Jogo feito
por Jorge Cortás Sader Filho
Chovia fino naquela madrugada fria de
meados de julho.
Interessante. A gente nunca sabe o que
pode acontecer numa hora desta. O homem já com alguma idade, uns trinta e
pouco, talvez, ajeitava sua japona grossa, da marinha mesmo, comprada numa loja
de uniformes perto do Primeiro-Distrito Naval. Não passava frio nem no gelo, se
estivesse por cima de camisa de malha com mangas compridas, como o mal-encarado
estava usando. Moreno, boa altura, sapatos mocassim pretos, calça de veludo
cotelê, preta também.
O conhaque espanhol estava em cima da
mesa, com um copo próprio pela metade, ele já havia tomado um pouco. Acariciava
uma Colt, calibre quarenta e cinco, sua arma de predileção. Estas pistolas
atuais, que dão mais de quinze tiros, não são eficazes como a velha Government
Model. Pesadona, boa de empunhar, sem apresentar nenhum defeito se a munição
for nova ou dentro do prazo de validade. Especialmente naquela noite a arma não
poderia falhar.
Goteiras pingavam a água da chuva, no
velho galpão onde fora residência de um caseiro do sítio, e guardava velhas
tralhas de jardinagem. Alheio a tudo isto, o homem magro continuava a beber seu
conhaque com café, enquanto fumava e mexia na pistola, engatilhando, levando o
cão até a frente, tirando o carregador e a bala da câmara.

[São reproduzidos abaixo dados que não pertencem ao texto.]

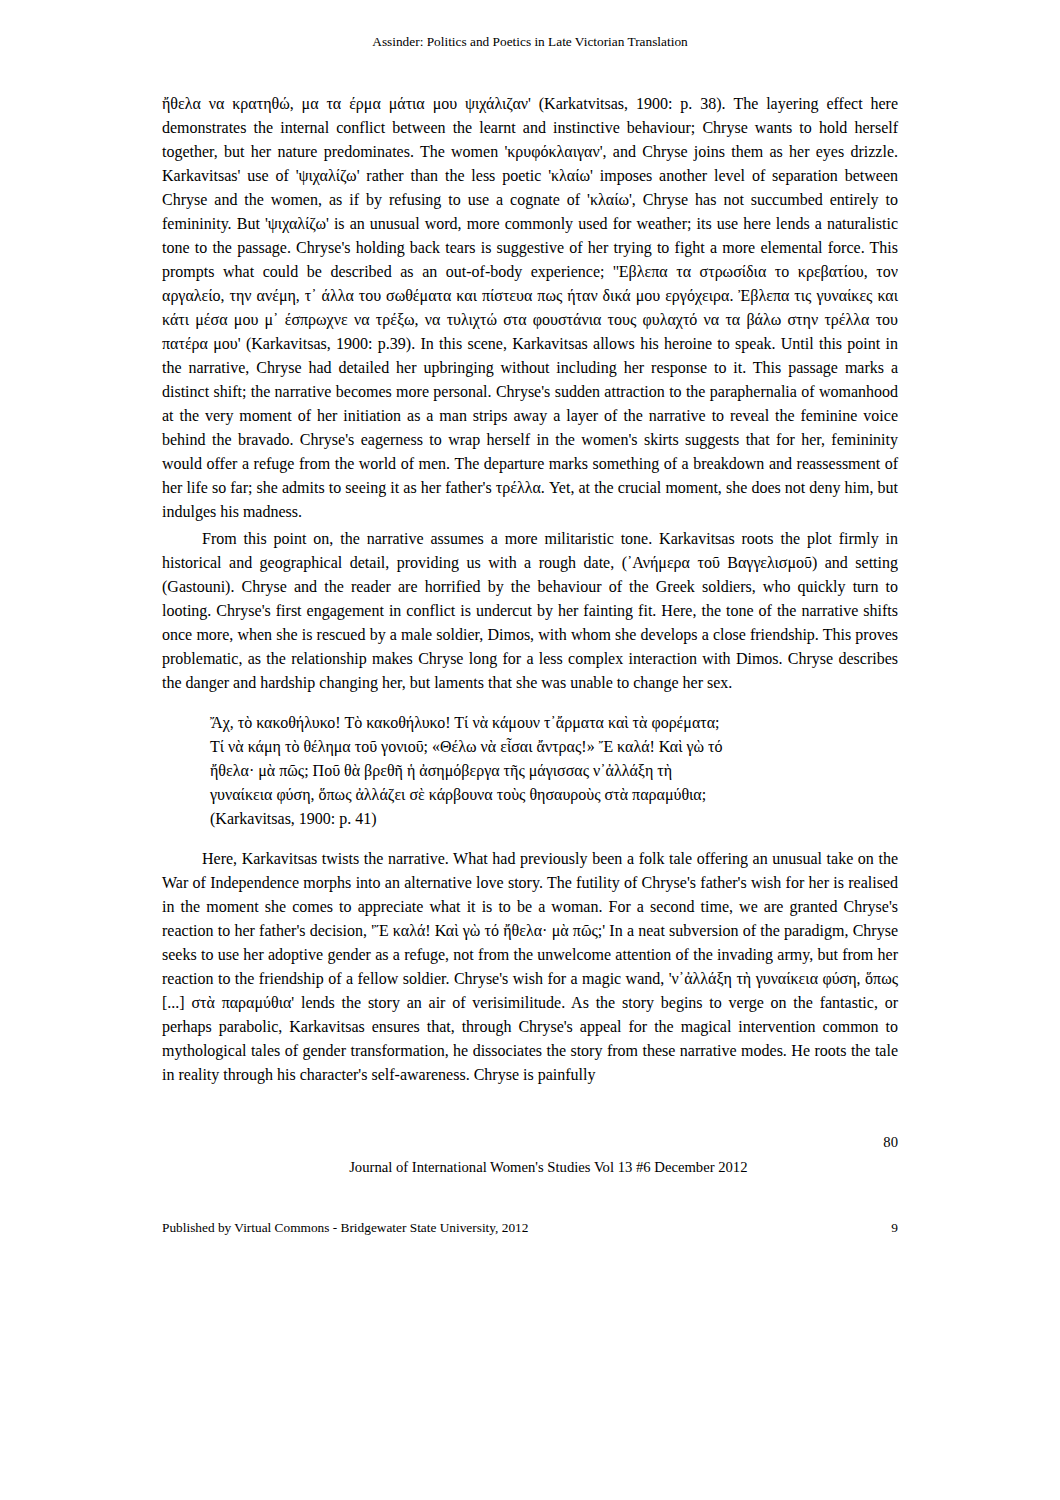Assinder: Politics and Poetics in Late Victorian Translation
ἤθελα να κρατηθώ, μα τα έρμα μάτια μου ψιχάλιζαν' (Karkatvitsas, 1900: p. 38). The layering effect here demonstrates the internal conflict between the learnt and instinctive behaviour; Chryse wants to hold herself together, but her nature predominates. The women 'κρυφόκλαιγαν', and Chryse joins them as her eyes drizzle. Karkavitsas' use of 'ψιχαλίζω' rather than the less poetic 'κλαίω' imposes another level of separation between Chryse and the women, as if by refusing to use a cognate of 'κλαίω', Chryse has not succumbed entirely to femininity. But 'ψιχαλίζω' is an unusual word, more commonly used for weather; its use here lends a naturalistic tone to the passage. Chryse's holding back tears is suggestive of her trying to fight a more elemental force. This prompts what could be described as an out-of-body experience; ''Εβλεπα τα στρωσίδια το κρεβατίου, τον αργαλείο, την ανέμη, τ᾽ άλλα του σωθέματα και πίστευα πως ήταν δικά μου εργόχειρα. Ἐβλεπα τις γυναίκες και κάτι μέσα μου μ᾽ έσπρωχνε να τρέξω, να τυλιχτώ στα φουστάνια τους φυλαχτό να τα βάλω στην τρέλλα του πατέρα μου' (Karkavitsas, 1900: p.39). In this scene, Karkavitsas allows his heroine to speak. Until this point in the narrative, Chryse had detailed her upbringing without including her response to it. This passage marks a distinct shift; the narrative becomes more personal. Chryse's sudden attraction to the paraphernalia of womanhood at the very moment of her initiation as a man strips away a layer of the narrative to reveal the feminine voice behind the bravado. Chryse's eagerness to wrap herself in the women's skirts suggests that for her, femininity would offer a refuge from the world of men. The departure marks something of a breakdown and reassessment of her life so far; she admits to seeing it as her father's τρέλλα. Yet, at the crucial moment, she does not deny him, but indulges his madness.
From this point on, the narrative assumes a more militaristic tone. Karkavitsas roots the plot firmly in historical and geographical detail, providing us with a rough date, (᾽Ανήμερα τοῦ Βαγγελισμοῦ) and setting (Gastouni). Chryse and the reader are horrified by the behaviour of the Greek soldiers, who quickly turn to looting. Chryse's first engagement in conflict is undercut by her fainting fit. Here, the tone of the narrative shifts once more, when she is rescued by a male soldier, Dimos, with whom she develops a close friendship. This proves problematic, as the relationship makes Chryse long for a less complex interaction with Dimos. Chryse describes the danger and hardship changing her, but laments that she was unable to change her sex.
Ἄχ, τὸ κακοθήλυκο! Τὸ κακοθήλυκο! Τί νὰ κάμουν τ᾽ἄρματα καὶ τὰ φορέματα;
Τί νὰ κάμη τὸ θέλημα τοῦ γονιοῦ; «Θέλω νὰ εἶσαι ἄντρας!» Ἔ καλά! Καὶ γὼ τό
ἤθελα· μὰ πῶς; Ποῦ θὰ βρεθῆ ἡ ἀσημόβεργα τῆς μάγισσας ν᾽ἀλλάξη τὴ
γυναίκεια φύση, ὅπως ἀλλάζει σὲ κάρβουνα τοὺς θησαυροὺς στὰ παραμύθια;
(Karkavitsas, 1900: p. 41)
Here, Karkavitsas twists the narrative. What had previously been a folk tale offering an unusual take on the War of Independence morphs into an alternative love story. The futility of Chryse's father's wish for her is realised in the moment she comes to appreciate what it is to be a woman. For a second time, we are granted Chryse's reaction to her father's decision, 'Ἔ καλά! Καὶ γὼ τό ἤθελα· μὰ πῶς;' In a neat subversion of the paradigm, Chryse seeks to use her adoptive gender as a refuge, not from the unwelcome attention of the invading army, but from her reaction to the friendship of a fellow soldier. Chryse's wish for a magic wand, 'ν᾽ἀλλάξη τὴ γυναίκεια φύση, ὅπως [...] στὰ παραμύθια' lends the story an air of verisimilitude. As the story begins to verge on the fantastic, or perhaps parabolic, Karkavitsas ensures that, through Chryse's appeal for the magical intervention common to mythological tales of gender transformation, he dissociates the story from these narrative modes. He roots the tale in reality through his character's self-awareness. Chryse is painfully
80
Journal of International Women's Studies Vol 13 #6 December 2012
Published by Virtual Commons - Bridgewater State University, 2012 9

Como uma brincadeira, repetia os
movimentos incessantemente. Viu quando os faróis da caminhoneta moderna
varreram o quintal. “Chegou a hora”, falou consigo mesmo. Experimentado,
colocou a garrafa de conhaque e dois tocos de cigarros fumados numa mochila que
carregava. No bule de café e no copo não tinham suas digitais. Havia usado uma
luva fina, as impressões eram de outra pessoa.
Meses antes, uma conhecida e belíssima
artista de teatro e novelas de televisão, havia se passado de armas e bagagens
para o lado do conhecido financista Affonso, no momento negociando uma casa de
venda de pedras preciosas. Coisa grande, mas o antigo dono da maior joalheria
do Rio tinha dinheiro, além de ser conhecedor de gemas de valor. A última delas
era a artista famosa. Namorava o seu filho, um homem de trinta e dois anos,
também metido com negócios, com a vantagem de possuir sólida formação
matemática, ciência em que havia se bacharelado. Apresentara a namorada ao pai
e jantaram juntos, num conhecido e elegante lugar da moda, em Ipanema. Foi o
bastante para o velho ter virado a cabeça. Conhecia os casos do filho, sempre
envolvido com beldades por causa de dois atributos fortes e muito favoráveis:
era bonito e rico, além de jovem.
Dois meses depois, a guria já estava
casada, casadíssima com o velho Affonso, que não se cansava de admirar a beleza
da esposa e consumir muitos comprimidos contra a famosa disfunção erétil. Dava
sempre certo.
Célio, o filho, ficou puto da vida, mas
não tinha como alterar as coisas. A sacana da guria tinha trapaceado, e com o
pai!
Primeiro ele pensou em encher a gaúcha de
porrada. Mas quem já foi treinado para matar sempre prefere esta opção. Havia
cursado a escola de formação de oficiais da reserva do exército, e gostou muito
do núcleo das forças especiais, onde saiu habilitado com louvor.
Os faróis continuavam a varrer a mata do
sítio, e já não havia mais chuva, apenas a relva molhada, na qual a jovem caiu
para não mais levantar, com o vestido molhado de sangue.